Follow the Money now has over 2,000 members and this year expanded to Kenya and The Gambia. Last year, it won the One Africa award which came with $100,000 to support their work.
The Socio-Economic Rights and Accountability Project (SERAP), meanwhile, is concerned with promoting transparency and accountability in government, including public expenditure.
Using the Freedom of Information Act, SERAP requests information on contracts awards and has even sued ministries and agencies that refuse to release information.
Through a partnership with BudgIT, it was able to get the public procurement agency in Lagos to make available the Lagos State Procurement Journal from 2012 to date.
SERAP has been published several reports on health, education, electricity and water sectors.
It has also partnered with CODE and the Paradigm Leadership Support Initiative, which was started in 2016 to help citizens track and report development projects in their communities.
Some citizens are happy that things are changing, albeit slowly.
“Tracka, Udeme and Budeshi are checking public expenditure which over the years have been full of excesses, misappropriation and greed by inflation of contracts,” says Olajide Oluwaseun, an architect in Lagos.
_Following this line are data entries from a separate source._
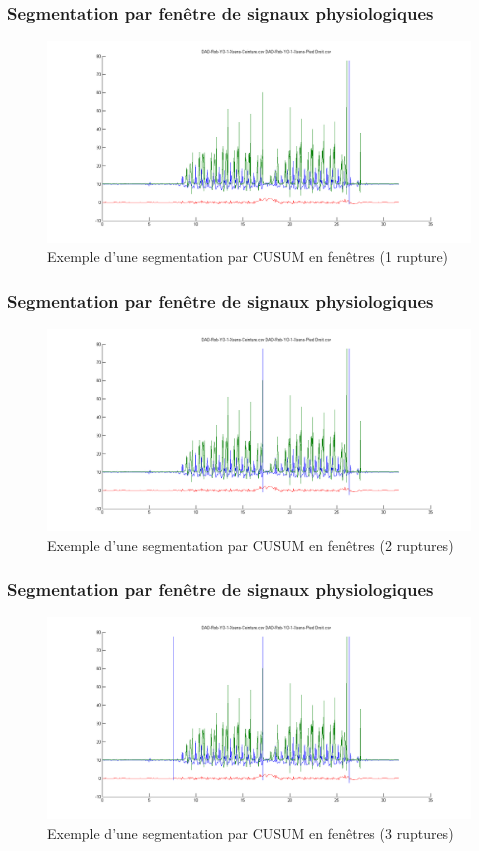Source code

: \documentclass{beamer}
\begin{document}
\begin{frame}
	\frametitle{Segmentation par fenêtre de signaux physiologiques}
	\begin{figure}
		\includegraphics[scale=0.3]{seg1_win.png}
		\caption{Exemple d'une segmentation par CUSUM en fenêtres (1 rupture)}
	\end{figure}
\end{frame}

\begin{frame}
	\frametitle{Segmentation par fenêtre de signaux physiologiques}
	\begin{figure}
		\includegraphics[scale=0.3]{seg2_win.png}
		\caption{Exemple d'une segmentation par CUSUM en fenêtres (2 ruptures)}
	\end{figure}
\end{frame}

\begin{frame}
	\frametitle{Segmentation par fenêtre de signaux physiologiques}
	\begin{figure}
		\includegraphics[scale=0.3]{seg3_win.png}
		\caption{Exemple d'une segmentation par CUSUM en fenêtres (3 ruptures)}
	\end{figure}
\end{frame}
\end{document}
“These initiatives are the future for a good governance drive and I appreciate they all do in this risky political space. We need and must build an alliance, not a political party, an alliance of voices that want and need to be heard.”
But some challenges remain.
Access to information on public expenditure is not always available upon request. Some ministries, agencies and departments either do not respond to freedom of information requests or completely ignore them.
In addition, despite the presence of a procurement law passed in 2007 to ensure contractors follow due process, public procurement has been dogged by contract splitting; the use of fake documents by bidders, some of whom have multiple companies; government ministries and agencies collaborating with contractors to siphon money; and, importantly, delays in investigating and prosecuting cases of misappropriation or graft.
“We don’t have a culture of punishing offenders,” says Ike Fayomi-Awodele of the public administration department at Obafemi Awolowo University in Osun state.
To solve this, Uadamen Ilevbaoje, now the project lead of Tracka, believes more awareness is needed.
“We need more and more sensitisation and awareness. If there is awareness, citizens would ask more questions and politicians would be forced to do the right thing.”